The separation of the races in public schools is required by the Constitutions of Alabama, Florida, Georgia, Kentucky, Louisiana, Mississippi, North Carolina, Oklahoma, South Carolina, Tennessee, Texas, Virginia, and West Virginia. Complete separation is required by statute in all of the above-named States and, besides those, also in Arkansas, Maryland, and Delaware. A discretionary power is given to the school boards to establish separate schools in Arizona; in Indiana; in California, as to schools for Indians, Chinese, and Mongolians; in Kansas, in cities of over 150,000 inhabitants; and in Wyoming, in districts having fifteen or more colored pupils. The following States that once had separate schools now prohibit them: Illinois, Massachusetts, Nevada, New Jersey, New York, Ohio, and Pennsylvania. In addition to these, separate schools are not allowed in Colorado, Idaho, Iowa, Michigan, Minnesota, New Mexico, and Rhode Island. There are other States which have never seen fit to make any mention one way or the other of race distinctions in schools, either in statutes or court reports; so one is warranted in inferring that the schools are open to all. They are Connecticut, Maine, Montana, New Hampshire, North Dakota, Oregon, South Dakota, Utah, Vermont, Wisconsin, and Washington.

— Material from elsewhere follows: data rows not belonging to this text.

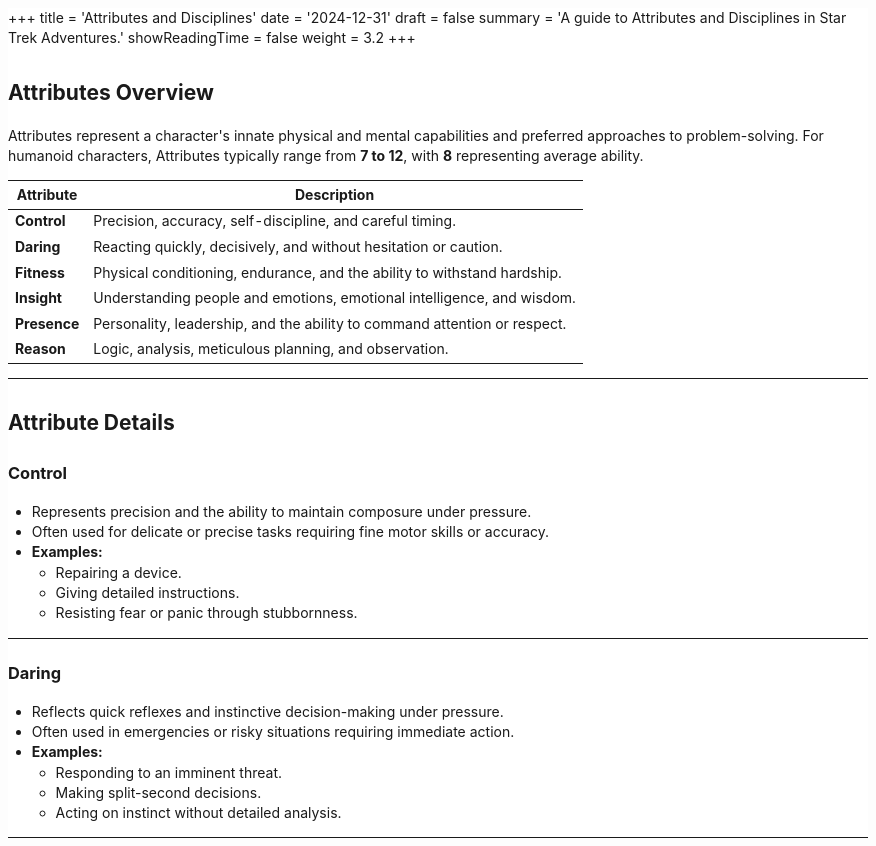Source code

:+++
title = 'Attributes and Disciplines'
date = '2024-12-31'
draft = false
summary = 'A guide to Attributes and Disciplines in Star Trek Adventures.'
showReadingTime = false
weight = 3.2
+++

## Attributes Overview

Attributes represent a character's innate physical and mental capabilities and preferred approaches to problem-solving. For humanoid characters, Attributes typically range from **7 to 12**, with **8** representing average ability.

| **Attribute** | **Description**                                                                                         |
|---------------|---------------------------------------------------------------------------------------------------------|
| **Control**   | Precision, accuracy, self-discipline, and careful timing.                                               |
| **Daring**    | Reacting quickly, decisively, and without hesitation or caution.                                        |
| **Fitness**   | Physical conditioning, endurance, and the ability to withstand hardship.                                |
| **Insight**   | Understanding people and emotions, emotional intelligence, and wisdom.                                 |
| **Presence**  | Personality, leadership, and the ability to command attention or respect.                              |
| **Reason**    | Logic, analysis, meticulous planning, and observation.                                                 |

---

## Attribute Details

### Control
- Represents precision and the ability to maintain composure under pressure.
- Often used for delicate or precise tasks requiring fine motor skills or accuracy.
- **Examples:**
  - Repairing a device.
  - Giving detailed instructions.
  - Resisting fear or panic through stubbornness.

---

### Daring
- Reflects quick reflexes and instinctive decision-making under pressure.
- Often used in emergencies or risky situations requiring immediate action.
- **Examples:**
  - Responding to an imminent threat.
  - Making split-second decisions.
  - Acting on instinct without detailed analysis.

---
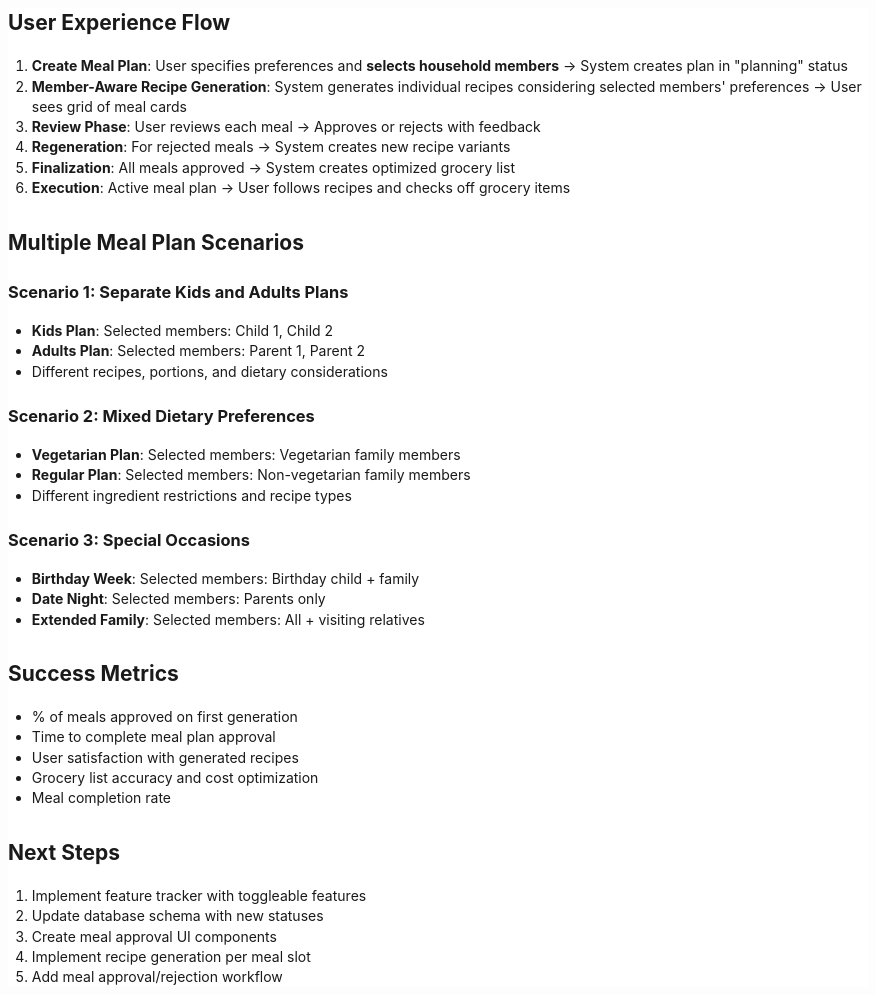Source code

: ## User Experience Flow

1. **Create Meal Plan**: User specifies preferences and **selects household members** → System creates plan in "planning" status
2. **Member-Aware Recipe Generation**: System generates individual recipes considering selected members' preferences → User sees grid of meal cards
3. **Review Phase**: User reviews each meal → Approves or rejects with feedback
4. **Regeneration**: For rejected meals → System creates new recipe variants
5. **Finalization**: All meals approved → System creates optimized grocery list
6. **Execution**: Active meal plan → User follows recipes and checks off grocery items

## Multiple Meal Plan Scenarios

### Scenario 1: Separate Kids and Adults Plans
- **Kids Plan**: Selected members: Child 1, Child 2
- **Adults Plan**: Selected members: Parent 1, Parent 2
- Different recipes, portions, and dietary considerations

### Scenario 2: Mixed Dietary Preferences
- **Vegetarian Plan**: Selected members: Vegetarian family members
- **Regular Plan**: Selected members: Non-vegetarian family members
- Different ingredient restrictions and recipe types

### Scenario 3: Special Occasions
- **Birthday Week**: Selected members: Birthday child + family
- **Date Night**: Selected members: Parents only
- **Extended Family**: Selected members: All + visiting relatives

## Success Metrics
- % of meals approved on first generation
- Time to complete meal plan approval
- User satisfaction with generated recipes
- Grocery list accuracy and cost optimization
- Meal completion rate

## Next Steps
1. Implement feature tracker with toggleable features
2. Update database schema with new statuses
3. Create meal approval UI components
4. Implement recipe generation per meal slot
5. Add meal approval/rejection workflow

As has already been said, public education is distinctly a State function. The Federal government, in the main, has not undertaken to have anything to do with it, but Congress, by its exclusive jurisdiction, has supreme control over the public schools of the District of Columbia, and the provisions that it has made there for the separation of the races show in an interesting way the attitude of the national government upon the subject. A statute[[484]] of 1864 reads: “That any white resident of said county shall be privileged to place his or her child or ward at any one of the schools provided for the education of white children in said county he or she may think proper to select, with the consent of the trustees of both districts; and any colored resident shall have the same rights with respect to colored schools.
“That it shall be the duty of said commissioners to provide suitable and convenient houses or rooms for holding schools for colored children....” The commissioner might impose a tax of fifty cents per capita upon the patrons of the school to aid in its support, but no child should be excluded because its parents or guardians could not pay the tax. The school fund was to be divided in proportion to the number of school children, regardless of race.
In 1890 an increase of the Federal appropriation[[485]] to schools was accompanied with the following proviso: “That no money shall be paid out under this act to any State or Territory for the support or maintenance of a college where a distinction of race or color is made on the admission of students, but the establishment and maintenance of such colleges separately for white and colored students shall be held to be a compliance with the provisions of the act, if the funds received in such State or territory be equitably divided as hereinafter set forth.”